Monday, September 14, 2009

Fall is here, report from NJ

Farmstand in Raymertown, NY
(photo from Raymertown, New York State, by LS, more photos here)

I love the farm stands you find here in the USA. We had nothing like this in Sweden that I can remember. Small growers selling their vegetables along the road, and sometimes just with a box where you put the money and take what you want. Gorgeous sweet tomatoes, heavy butternut squashes, great potatoes and fuzzy peaches - all local and family-produced. Long live farming!

I just read that 9 more million Americans have put in a vegetable garden in the last two years, and the seed companies are selling more seed than ever. People are coming 'back to garden', and it is wonderful. Our garden has suffered this summer, but we got som great beets, tomatoes, peppers, and basil. As usual we are under attack from weeds and animals that want to eat everything, and the worst weed this year is the morning glories that want to take over. Our concord grape is out of control too - that needs to be moved outside of the garden and up on a pergola or something so the deers can't eat it. They reach everything up to 4 feet (1.2 m).

Yesterday our heroic work was to move a new large deck door (2 glass doors in a frame), up on the deck for further installation. It took all 4 of us and was incredibly hard work since it was so large and heavy, but we did it! And the big grass mover broke when LA was using it (not his fault), so he had to use the push mower instead and got a big workout. I made tomato sauce from our tomatoes, and PP made bison chili for dinner tonight - I bet it will be heavenly.

I like fall because the air is clearer, the pressing humidity is gone, and the garden is still abundant and wonderful with sunflowers and pink dragonmouth flowering. The hummingbirds are here but flying south, and for some reason the crows go crazy every morning. It will still be green in the forests for another month, but you can see some plants turning reddish already, mainly the dogwoods and poison ivy. We probably had the rainiest and coldest summer since I moved here, but I don't mind much.

AREA is raising two monarch butterflies on the porch and they will hatch very soon so she can let them go and we hope they make it to Central America. Their pupas are amazing, bright green with gold dots on them. It looks like real gold. Insects are the gem stones of the animal world.

3 comments:

PP said...

Farmstands....doesn't every country have them? I have grown up with farmstands. One of my fondest memories is going to the nearby stand with my dad to get sweetcorn on a summer evening. We would drive the couple miles there and pick out the corn, my dad always picked the corn, then we would get back home and I would shuck it. I always drive out of the way to go to farmstands, esp. a favorite one. Some have a variety of things for sale and some one a few or even just one. One of my favorites in Ohio where I grew up had only apples and cider.
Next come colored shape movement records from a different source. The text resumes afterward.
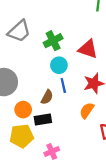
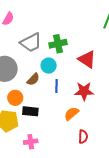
gray trapezoid: (19, 31) -> (31, 43), moved
cyan circle: (59, 65) -> (49, 66), moved
brown semicircle: (47, 97) -> (33, 79), moved

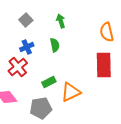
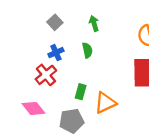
green rectangle: (49, 82) -> (81, 92), turned -48

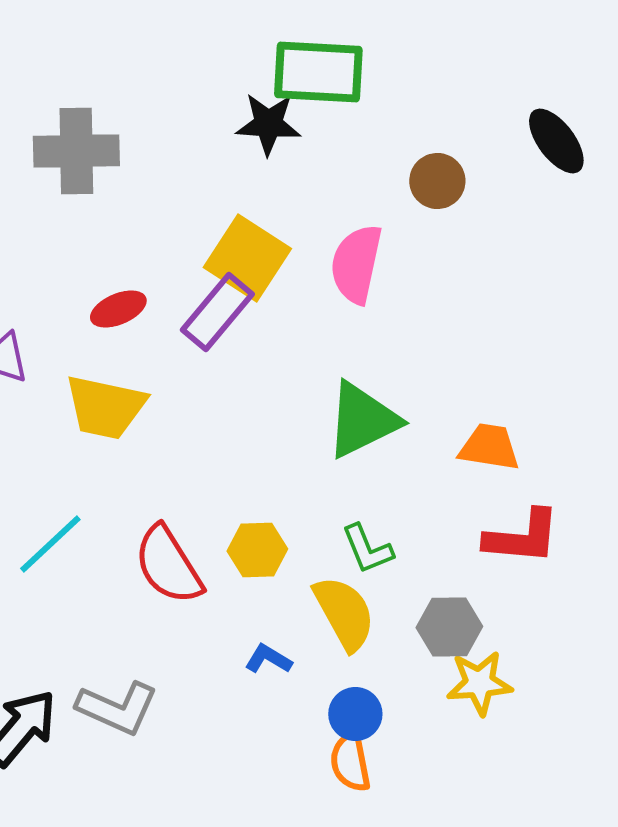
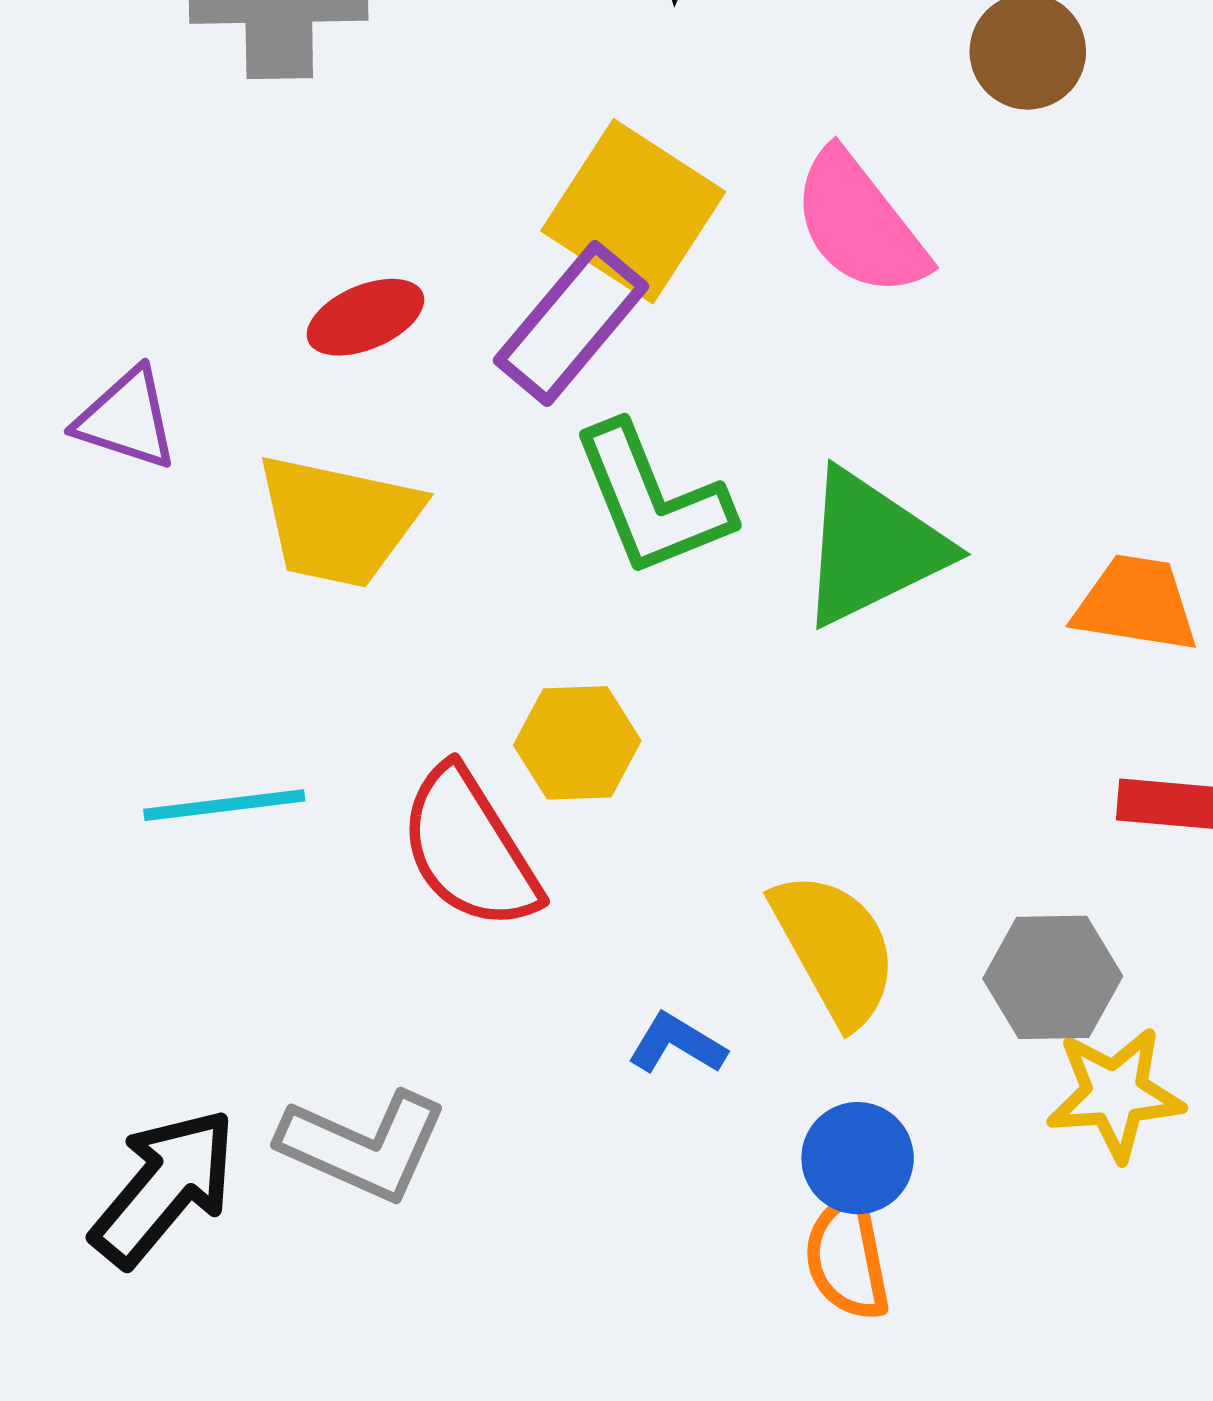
pink semicircle: (356, 264) -> (860, 224), turned -50
cyan line: (50, 544) -> (224, 805), turned 36
green L-shape: (367, 549) -> (652, 500), moved, size x1.5
yellow hexagon: (257, 550) -> (577, 743), moved

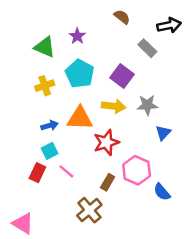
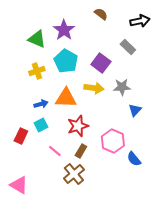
purple star: (77, 36) -> (64, 30), size x1.5
gray rectangle: (147, 48) -> (128, 47), moved
red star: (106, 142) -> (78, 126), moved
pink line: (66, 171) -> (55, 151), moved
red rectangle: (37, 173) -> (21, 136), moved
brown rectangle: (108, 182) -> (81, 151), moved

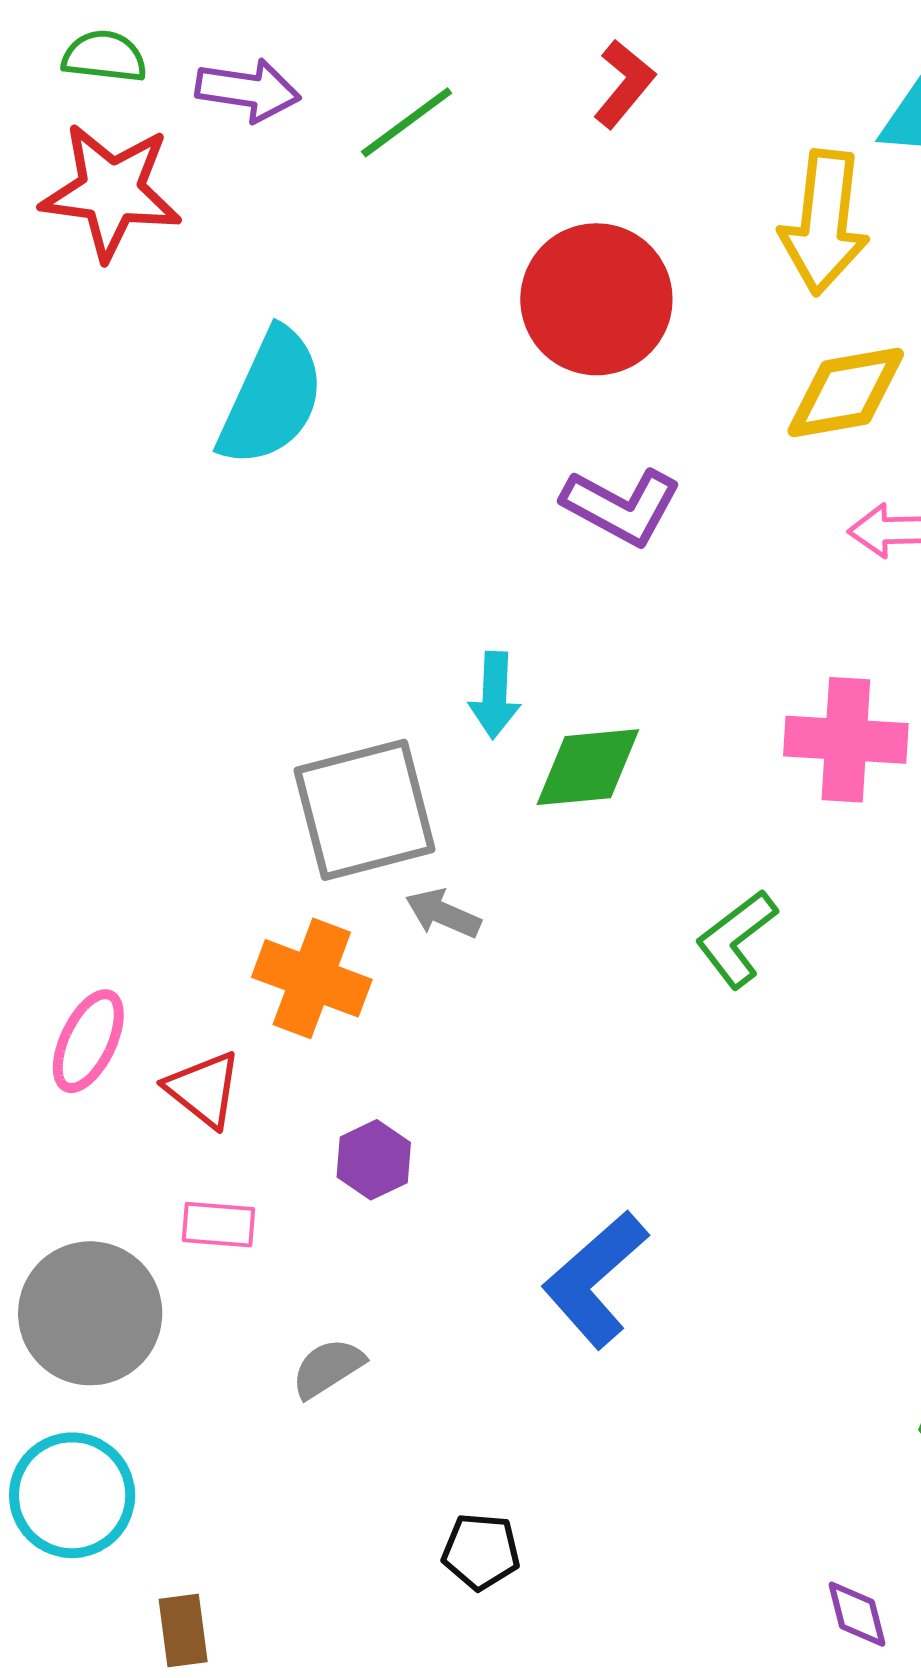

We would stop and buy a few kinds of apples and or course cider, usually 2 1/2 gallons. One would be kept in our frig and one my dad would leave out of the porch to ferment.

There are busy farmstands that operate almost like a business, big parking lots, lots of different stuff for sale, and real cash registers or even ones that take "plastic". Then there are the small family ones on lonely country roads where the kids struggle to make change. There might be just enough room to just pull off the road and they maybe have only one or two things for sale, but nearly always sweetcorn, no stand worth it's salt does not have sweetcorn! Finally there are the "honor" stands, just a selection of fruits and vegetables and a box to put your money. Sadly the one we recently stopped at had the box locked, so you can not make change. They did, however price everything in even numbers so you could pay in whole bills, no coins. I love farmstands!

LS said...

I don't think Sweden have farmstands, at least not recently. I remember coming to NJ for the first time and loving them. When I grew up in Sweden there was a market every Saturday on the town square where you could buy produce, berries, and such, but we never went there. Some large farms had farm stores where they sold eggs and such, but nothing like America's farmstands along the road. It is very strange, why no farmstands in Sweden? I have seen them in Uzbekistan, France, Switzerland, Turkey, Tanzania...

I love to hear your stories from Ohio, PP! Did you get to taste the fermented cider?

I am very happy the honor system works here, and we have it right here were we live. I am not sure it would work in Sweden, I have a feeling the money box would be gone sooner there than here.

Olle said...

We certainly have farmer's markets here in the UK. And in our village the vegetable shop sells vegetables and potatoes from his own fields, besides cheap flowers.

In Sweden you see them only on certain days when they sell on the squares in many places (some of it is home-grown, others is just small-scale shops which buy from big wholesale markets. And in season you can pick strawberries and similar from the fields at low cost.